(Records from a data collection):
- Opening Delimiter -

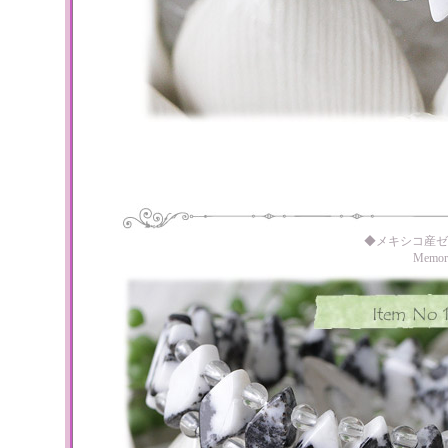
◆メキシコ産ゼ
Memo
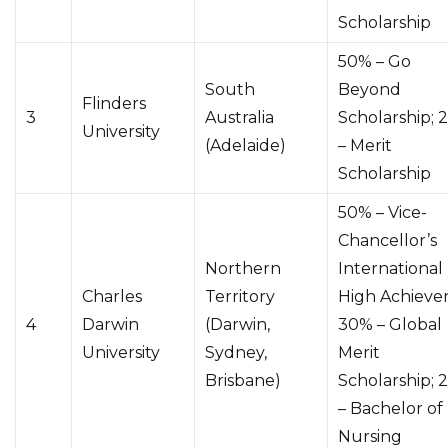
Scholarship
50% – Go
South
Beyond
Flinders
3
Australia
Scholarship; 
University
(Adelaide)
– Merit
Scholarship
50% – Vice-
Chancellor’s
Northern
International
Charles
Territory
High Achiever
4
Darwin
(Darwin,
30% – Global
University
Sydney,
Merit
Brisbane)
Scholarship; 
– Bachelor of
Nursing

- Closing Delimiter -

(Work to be completed): Please rewrite the text lines from all the records above as a single numbered list, one line per item, leaving out any blank lines. Leave the pictures out of your answer.

(Response area):
1. ◆メキシコ産ゼ
2. Memo
3. Scholarship
4. 50% – Go
5. South
6. Beyond
7. Flinders
8. 3
9. Australia
10. Scholarship; 
11. University
12. (Adelaide)
13. – Merit
14. Scholarship
15. 50% – Vice-
16. Chancellor’s
17. Northern
18. International
19. Charles
20. Territory
21. High Achiever
22. 4
23. Darwin
24. (Darwin,
25. 30% – Global
26. University
27. Sydney,
28. Merit
29. Brisbane)
30. Scholarship; 
31. – Bachelor of
32. Nursing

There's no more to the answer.